Il manuale sequestrato ai miliziani di Hamas è composto da sei capitoli. A partire da quello che istruisce alla ricerca del batterio che produce la tossina per separarlo dagli altri. Il secondo capitolo dà indicazioni per individuare le condizioni necessarie per riprodurre la tossina in vitro. Segue un capitolo su come separare e purificare la tossina e un altro sulla misurazione della concentrazione della purezza della tossina stessa. Si parla poi di come conservare la tossina e infine, al capitolo sei, di come usarla come ”arma biologica”. 

Vengono quindi elencati gli strumenti necessari, come ad esempio frigoriferi, laboratori dove condurre test medici, un forno per sterilizzare e pulire gli strumenti, un servizio di asciugatura a basse temperature, attrezzature sterilizzate, tubi per la coltivazione dei batteri, barattoli sigillati, reti per trasferire i batteri, un incubatore a temperatura costante per far crescere i batteri e microscopi. 

Gli stessi terroristi sono ben coscienti della pericolosità della tossina tanto che, si legge nel documento, ”anche una piccola quantità può portare alla morte dopo che entra nel corpo attraverso il naso o la bocca” per cui, si avverte, chi la maneggia ”deve seguire precauzioni precise”. Dopo aver indicato una serie di preghiere da eseguire, il documento vieta di mangiare all’interno dei laboratori e impone di indossare sempre una mascherina, un paio di occhiali e dei guanti.
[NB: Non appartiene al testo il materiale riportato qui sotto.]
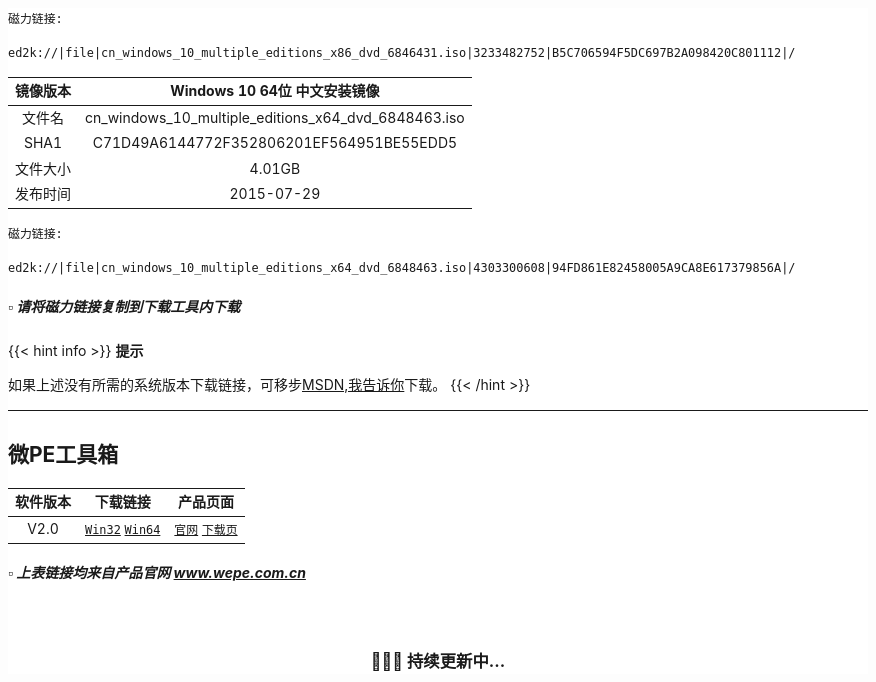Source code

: `磁力链接:` 
```
ed2k://|file|cn_windows_10_multiple_editions_x86_dvd_6846431.iso|3233482752|B5C706594F5DC697B2A098420C801112|/
```

镜像版本 | Windows 10 64位 中文安装镜像 
:--: | :--:
文件名 | cn_windows_10_multiple_editions_x64_dvd_6848463.iso |
SHA1 | C71D49A6144772F352806201EF564951BE55EDD5 |
文件大小 | 4.01GB |
发布时间 | 2015-07-29 |

`磁力链接:`
```
ed2k://|file|cn_windows_10_multiple_editions_x64_dvd_6848463.iso|4303300608|94FD861E82458005A9CA8E617379856A|/
```

<h5> ▫️ 请将磁力链接复制到下载工具内下载 </h5>

{{< hint info >}} 
**<i class="fa fa-exclamation-circle"></i> 提示**

如果上述没有所需的系统版本下载链接，可移步[MSDN,我告诉你](https://msdn.itellyou.cn/)下载。
{{< /hint >}}

<hr>


## <i class="fa fa-download"></i> 微PE工具箱 ##

软件版本  | 下载链接 | 产品页面 |
:--: | :--: | :--: |
V2.0 | [`Win32`](https://pan.baidu.com/s/1gePQWnh) [`Win64`](https://pan.baidu.com/s/1mi8vV6o) | [`官网`](http://www.wepe.com.cn/) [`下载页`](http://www.wepe.com.cn/download.html) |
<h5> ▫️ 上表链接均来自产品官网 <a href='http://www.wepe.com.cn/'>www.wepe.com.cn</a></h5>


<div>&nbsp&nbsp&nbsp&nbsp</div>

<div align="center">  
<h3>👨🏻‍💻 持续更新中...</h3>
</div>



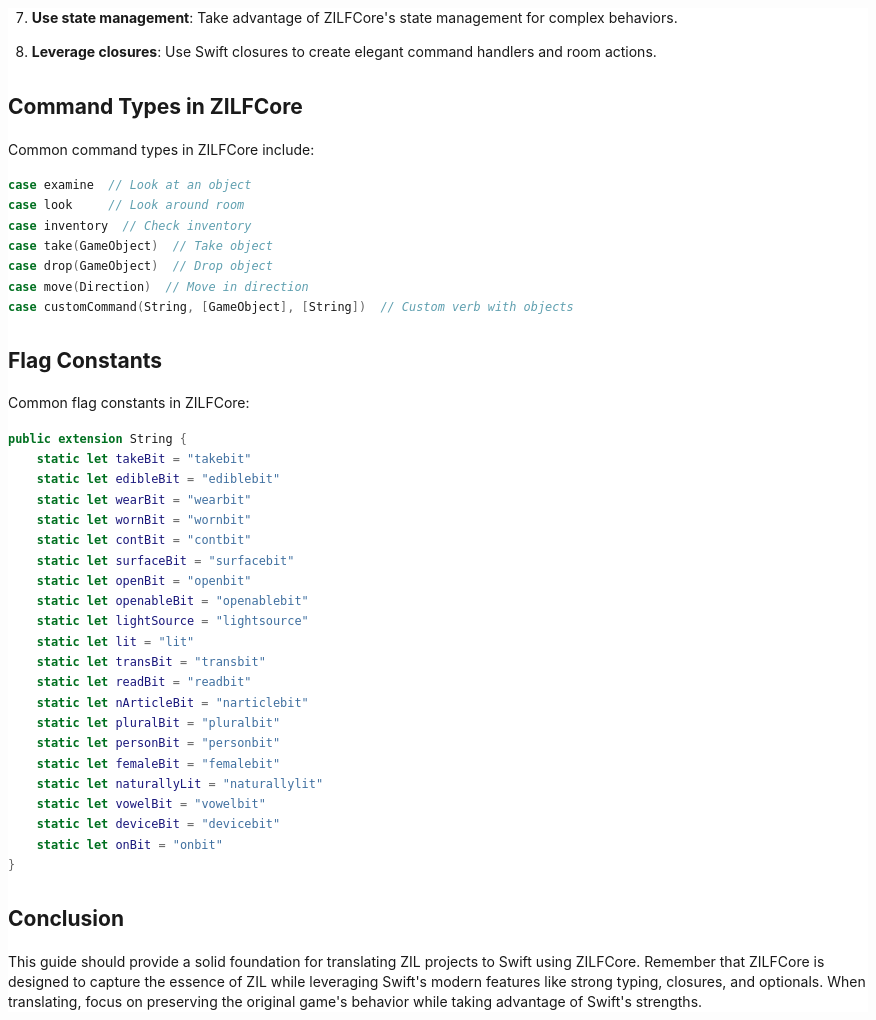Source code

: 7. **Use state management**: Take advantage of ZILFCore's state management for complex behaviors.

8. **Leverage closures**: Use Swift closures to create elegant command handlers and room actions.

## Command Types in ZILFCore

Common command types in ZILFCore include:

```swift
case examine  // Look at an object
case look     // Look around room
case inventory  // Check inventory
case take(GameObject)  // Take object
case drop(GameObject)  // Drop object
case move(Direction)  // Move in direction
case customCommand(String, [GameObject], [String])  // Custom verb with objects
```

## Flag Constants

Common flag constants in ZILFCore:

```swift
public extension String {
    static let takeBit = "takebit"
    static let edibleBit = "ediblebit"
    static let wearBit = "wearbit"
    static let wornBit = "wornbit"
    static let contBit = "contbit"
    static let surfaceBit = "surfacebit"
    static let openBit = "openbit"
    static let openableBit = "openablebit"
    static let lightSource = "lightsource"
    static let lit = "lit"
    static let transBit = "transbit"
    static let readBit = "readbit"
    static let nArticleBit = "narticlebit"
    static let pluralBit = "pluralbit"
    static let personBit = "personbit"
    static let femaleBit = "femalebit"
    static let naturallyLit = "naturallylit"
    static let vowelBit = "vowelbit"
    static let deviceBit = "devicebit"
    static let onBit = "onbit"
}
```

## Conclusion

This guide should provide a solid foundation for translating ZIL projects to Swift using ZILFCore. Remember that ZILFCore is designed to capture the essence of ZIL while leveraging Swift's modern features like strong typing, closures, and optionals. When translating, focus on preserving the original game's behavior while taking advantage of Swift's strengths.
Bicchieri, altri oggetti di plastica e tutte le superfici, viene indicato, vanno sterilizzati con acqua e una soluzione con candeggina al 10 per cento. Si chiede poi l’assunzione di ”un antidoto ogni due settimane” e si spiega che questo ”è disponibile nei centri vaccinali della maggior parte dei Paesi”. 

Si parla anche degli ”animali morti” che, ”se possibile, vanno sepolti con l’uso di calce a una profondità significativa”. E’ inoltre ”vietato aspirare liquidi con la bocca” e ”vanno rimossi i vestiti utilizzati per entrate nel laboratorio”. Importante, ”per evitare confusione, registrare i dati e gli esperimentati”. Si segnala inoltre che ”preferibilmente il laboratorio dovrebbe essere collocato lontano dalle zone residenziali in modo da evitare danni alla popolazione in caso di fuga batteriologica”.